Um dia soube pelo seu Lico que em Friburgo havia um japonês que estava fazendo milagres nesses trecos de coluna. O japonês era tiro e queda.

Vovô apareceu lá em casa. Pediu a Isa para levá-lo naquele mesmo dia ao japonês. Ela lhe disse não ser assim, teria de marcar hora e por ai adiante. No dia seguinte, já cedo estava ele atazanando para ir encontrar o seu salvador, o redentor dos seus sofrimentos. E lá foram. Ele ficou lá, pois disseram que era demorado e depois, de tardinha, ela o pegaria de volta.

Já noite, eu estava em casa sentado, vendo TV. Ouvi o ruído do carro chegando e que alguém descia a escada. Olhei. Era vovô, mas muito estranho. Eu tinha a impressão de que ele ia cair para trás. Estava reto, esticado. Perecia todo empenado para a esquerda e quase arrastando os passos. Pescoço duro, o queixo quase apontando para o alto. Uma caricatura. Ele estava muito diferente, menos em relação a sua cara de deprimido. Tinha certeza de que as coisas não andaram bem.

- Ué! O que houve?

- Aquele japonês desgraçado quase me matou, meu filho! Aquele homem me arrebentou todo!
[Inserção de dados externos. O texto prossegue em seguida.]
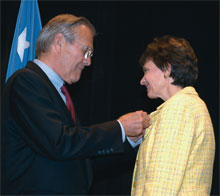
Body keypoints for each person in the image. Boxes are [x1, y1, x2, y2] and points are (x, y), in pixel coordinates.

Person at [1, 14, 151, 195]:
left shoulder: (59, 93)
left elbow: (79, 159)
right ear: (59, 43)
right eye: (86, 51)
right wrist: (119, 127)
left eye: (91, 54)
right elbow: (60, 143)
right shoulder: (26, 82)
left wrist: (128, 139)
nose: (88, 61)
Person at [131, 35, 215, 195]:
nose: (142, 80)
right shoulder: (188, 106)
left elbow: (161, 188)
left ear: (167, 69)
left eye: (146, 70)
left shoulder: (178, 109)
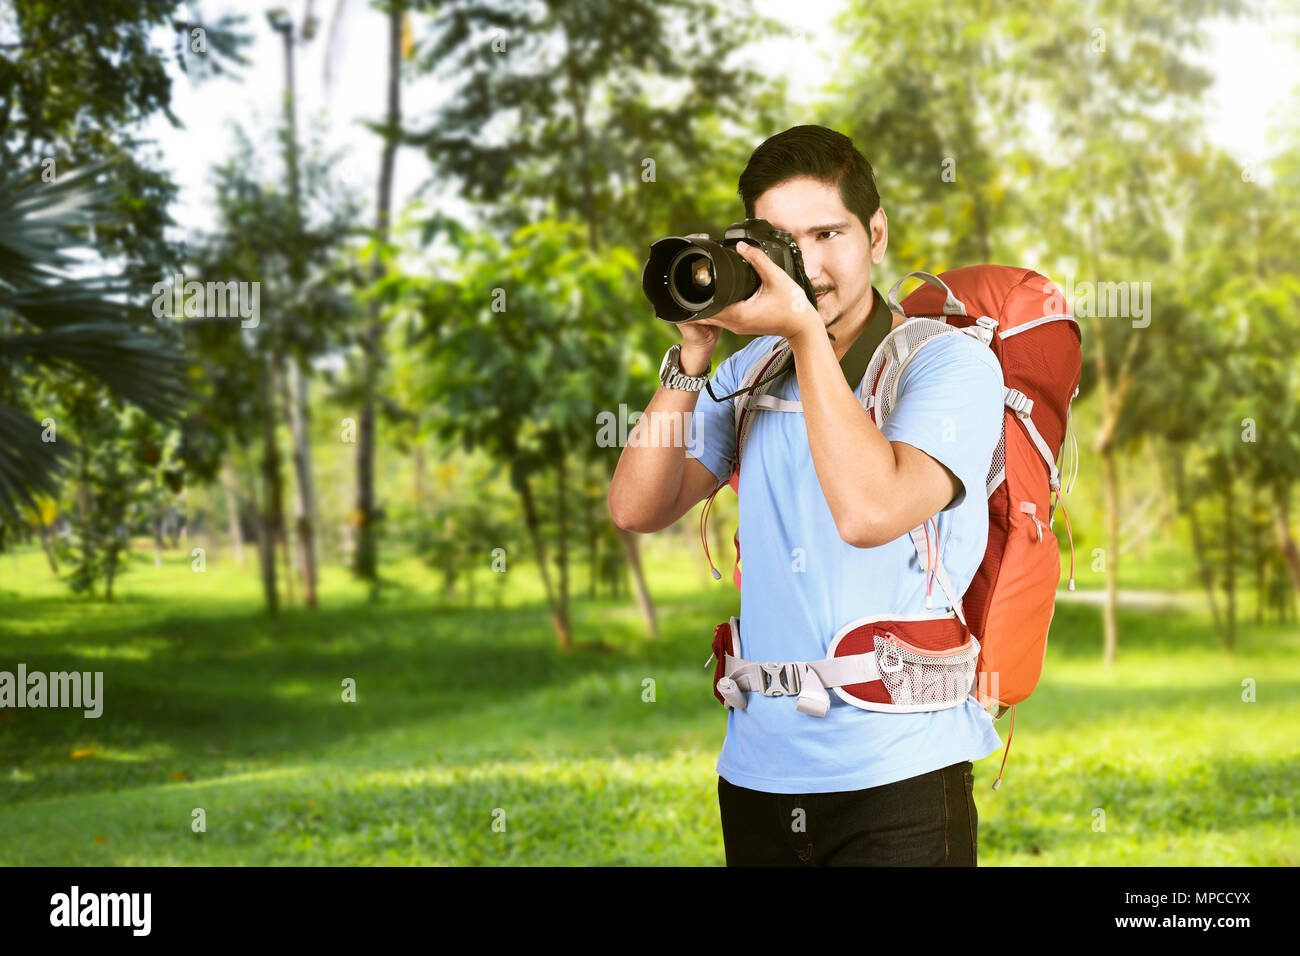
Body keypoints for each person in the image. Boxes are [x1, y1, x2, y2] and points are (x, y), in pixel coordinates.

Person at [608, 125, 1005, 866]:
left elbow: (869, 513)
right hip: (759, 770)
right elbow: (637, 507)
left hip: (902, 770)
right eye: (785, 241)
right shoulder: (751, 369)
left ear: (876, 234)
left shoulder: (949, 367)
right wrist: (692, 357)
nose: (809, 267)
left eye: (829, 233)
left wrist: (800, 331)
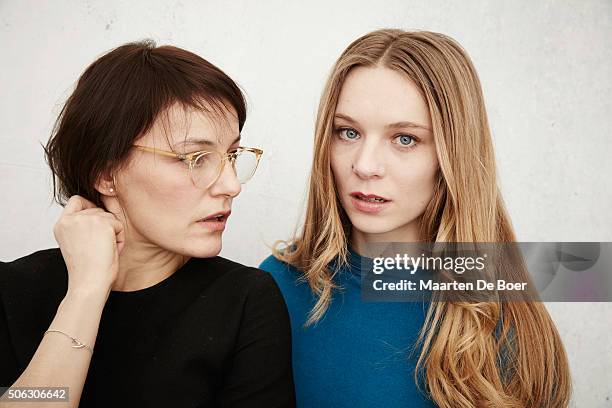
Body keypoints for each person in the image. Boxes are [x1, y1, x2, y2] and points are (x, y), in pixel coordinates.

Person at [260, 29, 571, 407]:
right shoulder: (274, 288)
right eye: (348, 132)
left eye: (404, 138)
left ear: (451, 155)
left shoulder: (506, 305)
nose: (365, 165)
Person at [0, 40, 295, 407]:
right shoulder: (11, 292)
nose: (232, 185)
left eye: (232, 155)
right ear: (105, 172)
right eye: (196, 157)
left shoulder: (245, 301)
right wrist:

Pegava a minha cabeça, rodava prum lado e pro outro. Depois mandou deitar de bruços e me apertava nas costas, às vezes dava umas palmadas ou enfiava a ponta dos dedos entre minhas constelas. Doíiiiia! Doía à beça! Sentou em cima de mim – veja só! - Pegava minha perna e torcia, encolhia, espichava e não adiantava eu falar que tava doendo. Dava cada soco nas solas dos meus pés que até tinia dentro da minha cabeça. Você já viu coisa assim?

Além disso tudo, meteu o pé dele debaixo do meu sovaco, pegou no meu braço e espichou. Chegava deitar para trás modo fazer mais força. Ó! “Estralava” tudo! Ou ele era surdo ou o danado não entendia a minha língua e não tinha uma triste alma ali para me ajudar. Ainda, no final, queria me botar naquele troço de espichar pescoço e eu pensei: agora ele acaba comigo de vez. Não deixei, não! Então ele falou, tudo enrolado, que eu voltasse amanhã. Olha! Eu não volto naquele japonês nem amarrado! Desgraçado! Aquele homem é um assassino! Praga dos diabos! Raios dos infernos... e despejou toda a sua enciclopédia de xingamentos... Bem vasta, por sinal.